## Assignment
Please set down each record exactly as it appears, but leave out any pictures.

Source records:
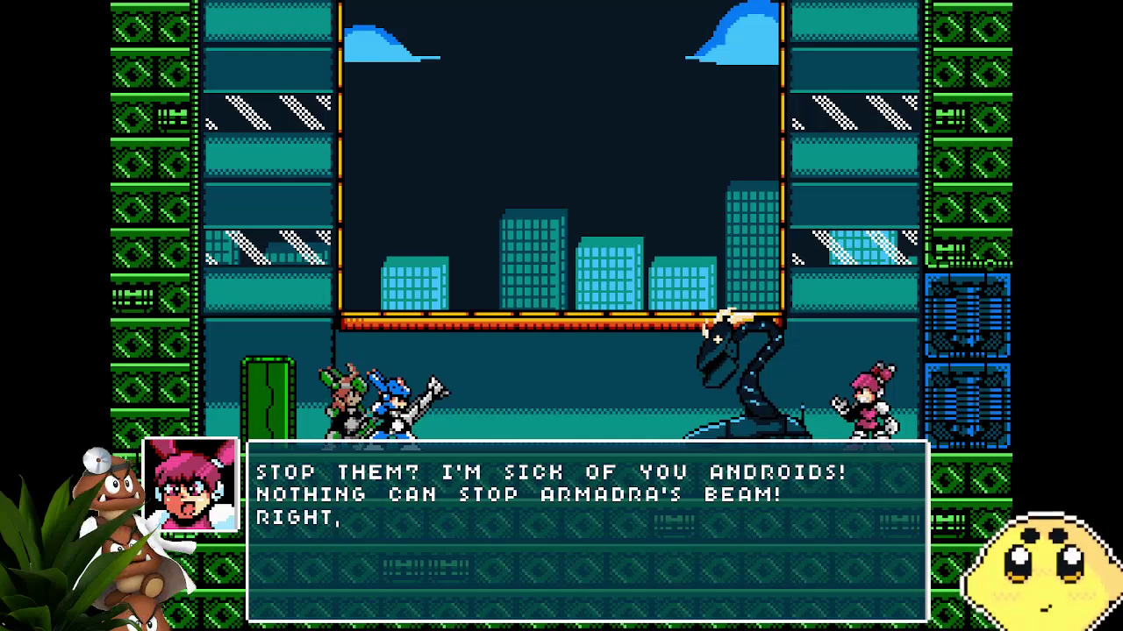
{"action": "key", "text": "z"}
{"action": "key", "text": "z"}
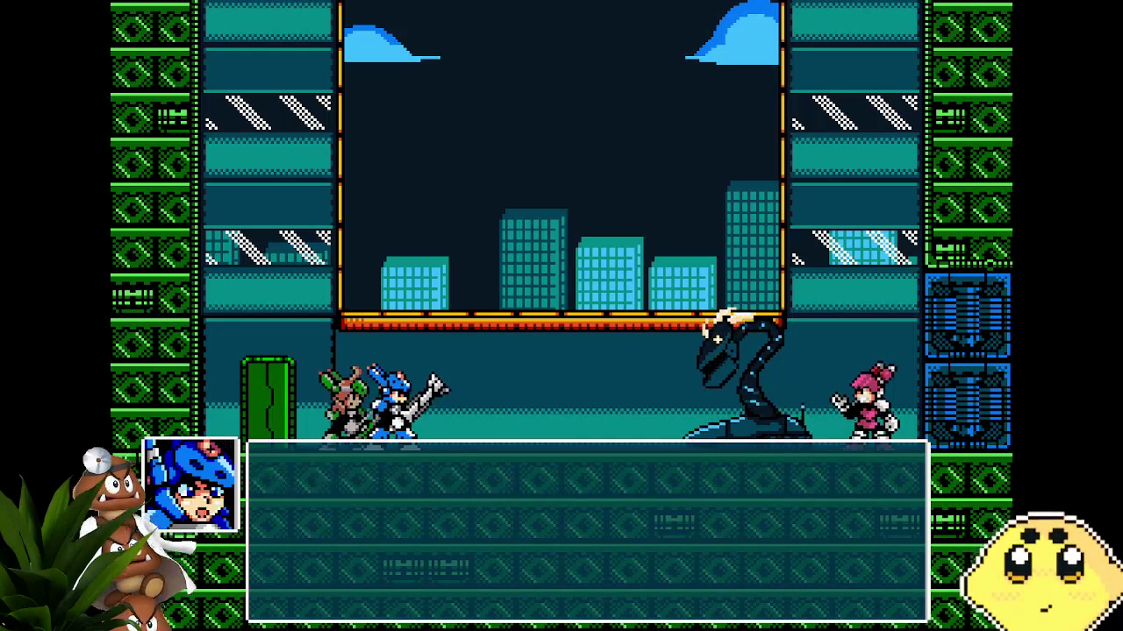
{"action": "key", "text": "z"}
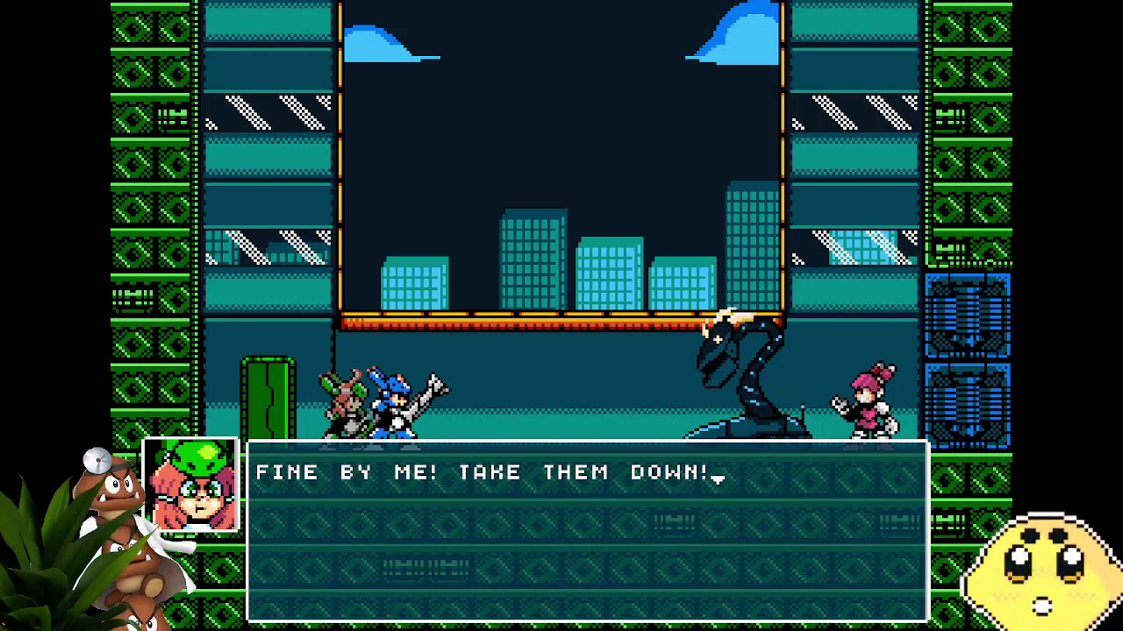
{"action": "key", "text": "z"}
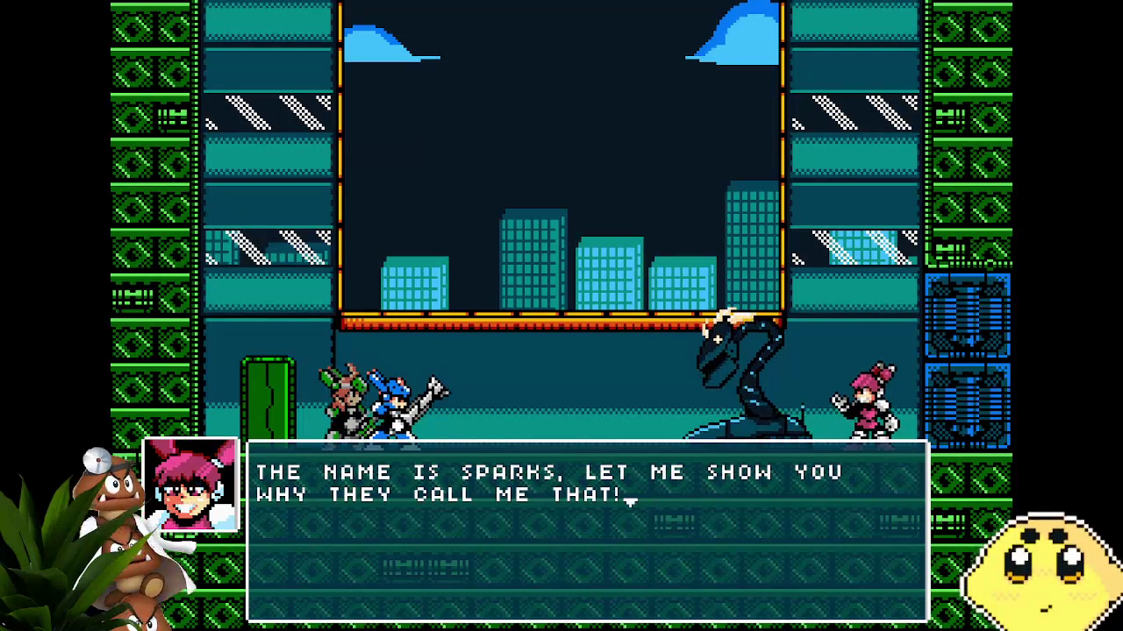
{"action": "key", "text": "z"}
{"action": "key", "text": "z"}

## Result of the exercise
{"action": "key", "text": "z"}
{"action": "key", "text": "z"}
{"action": "key", "text": "z"}
{"action": "key", "text": "z"}
{"action": "key", "text": "z"}
{"action": "key", "text": "z"}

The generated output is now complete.